◆ Task instructions
Copy every line of text in the records below verbatim, and omit the pictures from your answer.

◆ Provided entries

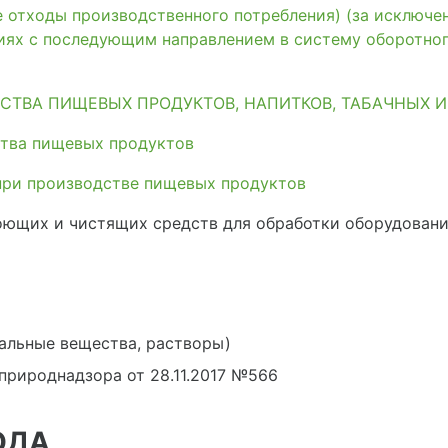
 отходы производственного потребления) (за исключе
иях с последующим направлением в систему оборотно
СТВА ПИЩЕВЫХ ПРОДУКТОВ, НАПИТКОВ, ТАБАЧНЫХ 
тва пищевых продуктов
при производстве пищевых продуктов
оющих и чистящих средств для обработки оборудован
альные вещества, растворы)
сприроднадзора от 28.11.2017 №566
ОДА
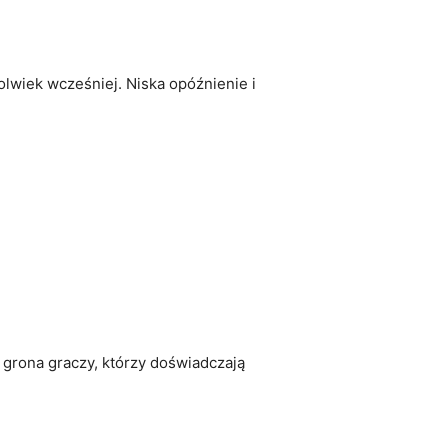
olwiek⁤ wcześniej.‌ Niska opóźnienie i⁢
 ‌grona graczy, którzy doświadczają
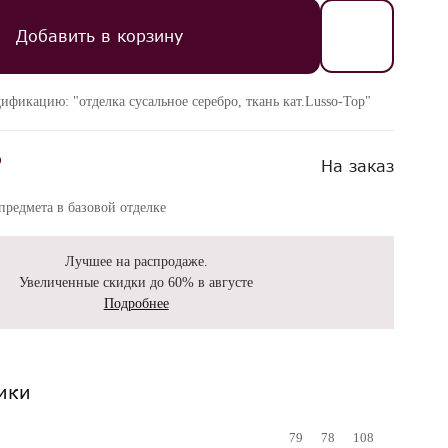
Добавить в корзину
ификацию: "отделка сусальное серебро, ткань кат.Lusso-Top"
₽
На заказ
редмета в базовой отделке
Лучшее на распродаже.
Увеличенные скидки до 60% в августе
Подробнее
ики
79
78
108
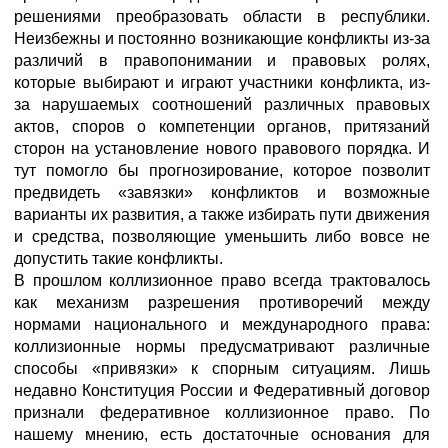
решениями преобразовать области в республики.
Неизбежны и постоянно возникающие конфликты из-за
различий в правопонимании и правовых ролях,
которые выбирают и играют участники конфликта, из-
за нарушаемых соотношений различных правовых
актов, споров о компетенции органов, притязаний
сторон на установление нового правового порядка. И
тут помогло бы прогнозирование, которое позволит
предвидеть «завязки» конфликтов и возможные
варианты их развития, а также избирать пути движения
и средства, позволяющие уменьшить либо вовсе не
допустить такие конфликты.
В прошлом коллизионное право всегда трактовалось
как механизм разрешения противоречий между
нормами национального и международного права:
коллизионные нормы предусматривают различные
способы «привязки» к спорным ситуациям. Лишь
недавно Конституция России и Федеративный договор
признали федеративное коллизионное право. По
нашему мнению, есть достаточные основания для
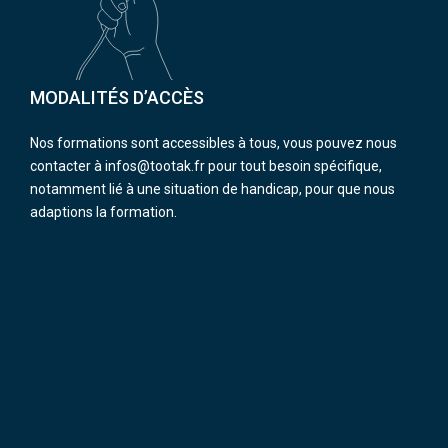
MODALITÉS D’ACCÈS
Nos formations sont accessibles à tous, vous pouvez nous
contacter à infos@tootak.fr pour tout besoin spécifique,
notamment lié à une situation de handicap, pour que nous
adaptions la formation.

◆ Answer to the problem
 отходы производственного потребления) (за исключе
иях с последующим направлением в систему оборотно
СТВА ПИЩЕВЫХ ПРОДУКТОВ, НАПИТКОВ, ТАБАЧНЫХ 
тва пищевых продуктов
при производстве пищевых продуктов
оющих и чистящих средств для обработки оборудован
альные вещества, растворы)
сприроднадзора от 28.11.2017 №566
ОДА
olwiek⁤ wcześniej.‌ Niska opóźnienie i⁢
 ‌grona graczy, którzy doświadczają
Добавить в корзину
ификацию: "отделка сусальное серебро, ткань кат.Lusso-Top"
₽
На заказ
редмета в базовой отделке
Лучшее на распродаже.
Увеличенные скидки до 60% в августе
Подробнее
ики
79
78
108
решениями преобразовать области в республики.
Неизбежны и постоянно возникающие конфликты из-за
различий в правопонимании и правовых ролях,
которые выбирают и играют участники конфликта, из-
за нарушаемых соотношений различных правовых
актов, споров о компетенции органов, притязаний
сторон на установление нового правового порядка. И
тут помогло бы прогнозирование, которое позволит
предвидеть «завязки» конфликтов и возможные
варианты их развития, а также избирать пути движения
и средства, позволяющие уменьшить либо вовсе не
допустить такие конфликты.
В прошлом коллизионное право всегда трактовалось
как механизм разрешения противоречий между
нормами национального и международного права:
коллизионные нормы предусматривают различные
способы «привязки» к спорным ситуациям. Лишь
недавно Конституция России и Федеративный договор
признали федеративное коллизионное право. По
нашему мнению, есть достаточные основания для
MODALITÉS D’ACCÈS
Nos formations sont accessibles à tous, vous pouvez nous
contacter à infos@tootak.fr pour tout besoin spécifique,
notamment lié à une situation de handicap, pour que nous
adaptions la formation.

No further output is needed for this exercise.